Des habitants et des touristes ciblés par des attaques de goélands à Saint-Malo, à Saint-Brieuc ou encore dans le sud Finistère. Depuis quelques jours, les poussins goélands sortent de leur nid pour les premiers envols. Une période pendant laquelle les parents sont très protecteurs et n'hésitent pas à foncer sur les humains à proximité. Les associations donnent des conseils pour une bonne cohabitation entre l'homme et l'oiseau marin.

"Nous commençons à recevoir des appels de gens qui sont ciblés par des vols en piqué de goélands. Mais il ne s'agit pas d'attaque. Les oiseaux adultes protègent seulement leurs petits." témoigne Quentin Beyria, salarié de l'association LPO-Bretagne. Saint-Malo, Saint-Brieuc et de nombreuses villes côtières du sud Finistère sont concernées car, à partir de début juillet, les poussins goélands commencent à sortir des nids pour les premiers envols. Une période sous très haute surveillance de la part des goélands adultes qui n'hésitent pas à foncer sur les riverains ou les touristes de passage pour protéger leurs petits.

Parapluie contre goéland

A Chateaulin, l'été dernier, Florence Bordelet, la gérante du bar "L'Aulne" a dû trouver une riposte. Pour repousser les oiseaux qui nichaient sur son toit et se montraient parfois agressifs, elle ouvrait un parapluie pour protéger ses clients à la sortie du commerce. "Cette année, c'est encore d'actualité avec les goélands mais heureusement ils se sont un peu décalés dans une rue voisine. Les habitants me disent que les oiseaux refont la même chose

Le goéland commun ou encore le goéland argenté, des espèces de plus en plus présentes dans les centres-villes mais aussi sur les ports ou les zones industrielles des communes du littoral breton. Des endroits où les oiseaux marins ne rencontrent aucun prédateur naturel et où la nourriture est toujours présente à cause des déchets ou des poubelles accessibles pour les volatiles.

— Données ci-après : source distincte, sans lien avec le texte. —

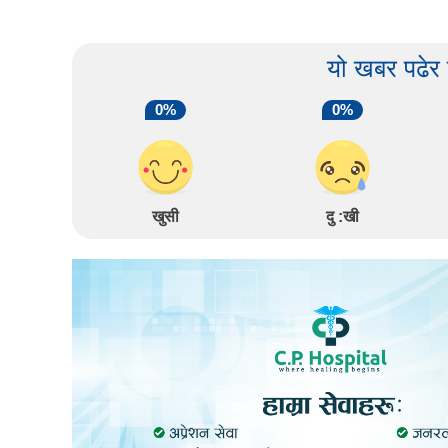
यो खबर पढेर
0%
0%
खुसी
दु :खी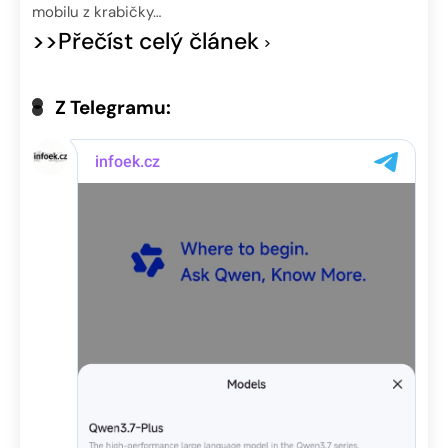
mobilu z krabičky…
>>Přečíst celý článek
Z Telegramu:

De l'huile végétale pour stériliser les oeufs

Maxime L'Hortis

cordiste

Alors de nombreuses villes ont décidé de financer des opérations de stérilisations des œufs de goélands. Comme c'est le cas à Pont-Labbé depuis 2003. Grimpé sur le toit du lycée de la commune, Maxime L'Hostis, cordiste pour une société spécialisée, vient de repérer deux nids avec trois œufs. Il a l'interdiction d'intervenir sur la vie des adultes goélands qui sont des oiseaux protégés. Vaporisateur en main, sa mission consiste à enduire les coquilles d'un produit à base d'huile végétale. "En fait, les œufs ont besoin de respirer. Et là on vient stopper la respiration de l'œuf et du fœtus. Ça empêche le développement et ils ne vont pas éclore." Ce jour-là, 25 nids sont traités sur les toits de l'établissement scolaire.

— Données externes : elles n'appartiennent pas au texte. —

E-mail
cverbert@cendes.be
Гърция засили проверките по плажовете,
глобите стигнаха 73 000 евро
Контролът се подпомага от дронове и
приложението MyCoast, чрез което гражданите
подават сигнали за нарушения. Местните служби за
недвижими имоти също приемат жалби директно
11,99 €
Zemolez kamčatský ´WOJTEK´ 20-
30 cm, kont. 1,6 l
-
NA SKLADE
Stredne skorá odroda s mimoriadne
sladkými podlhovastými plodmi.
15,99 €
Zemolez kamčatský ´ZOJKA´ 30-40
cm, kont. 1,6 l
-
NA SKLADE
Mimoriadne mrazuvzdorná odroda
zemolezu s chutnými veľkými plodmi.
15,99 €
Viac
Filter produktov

D'autres communes ont, au contraire, décidé de renoncer à cette stérilisation et de privilégier la cohabitation entre l'homme et l'oiseau dont la population en Bretagne est passée de 61000 couples à 30000 en 30 ans. C'est le cas à Douarnenez. Dans la commune littorale de 14000 habitants, depuis trois ans, des campagnes d'informations sont menées. Des panneaux ont été installés pour informer sur les bonnes pratiques comme ne pas nourrir les oiseaux, ne pas les capturer, les déplacer ou encore ne pas s'en approcher.

 

 Et avec l'arrivée de nombreux vacanciers, des flyers en français et en anglais sont distribués dans les campings, hôtels par l'association Ystopia pour éviter les prises de bec entre estivants et oiseaux locaux.

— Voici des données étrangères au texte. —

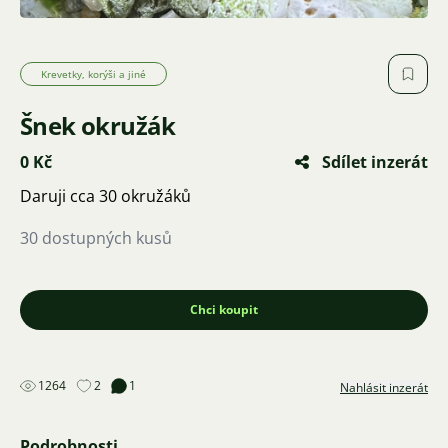
Krevetky, korýši a jiné
Šnek okružák
0 Kč
Sdílet inzerát
Daruji cca 30 okružáků
30 dostupných kusů
Chci koupit
1264
2
1
Nahlásit inzerát
Podrobnosti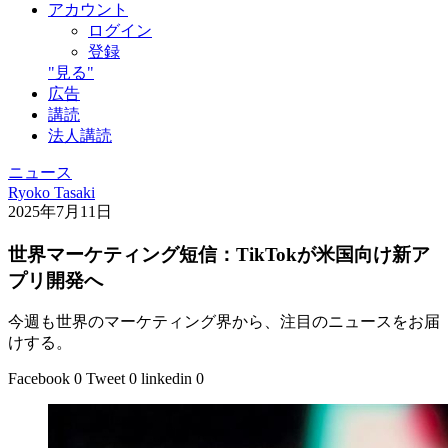
アカウント
ログイン
登録
"見る"
広告
講読
法人講読
ニュース
Ryoko Tasaki
2025年7月11日
世界マーケティング短信：TikTokが米国向け新ア
プリ開発へ
今週も世界のマーケティング界から、注目のニュースをお届
けする。
Facebook
0
Tweet
0
linkedin
0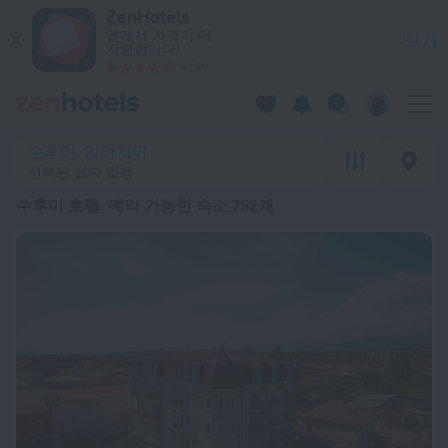
베스트 20 수후미 호텔 2026 시작가: ₩ 43,314 - ZenHotels
ZenHotels
앱에서 가격이 더
보기
저렴합니다!
4260
수후미, 압하지야
선택된 날짜 없음
수후미 호텔
: 예약 가능한 숙소 752개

"Nous faisons de la sensibilisation l'été notamment car les touristes de passage vont vouloir s'approcher des oiseaux sauvages, les prendre en photos ou encore ramasser les petits tombés au sol. Il y a des bonnes pratiques à connaître."

L'association Ystopia prodigue aussi des conseils aux habitants de la ville. Comme ne pas laisser traîner des déchets alimentaires ou encore l'installation d'élingues métalliques (sortes de câbles) sur les toits et de grilles dans les gouttières pour éviter l'installation de nids.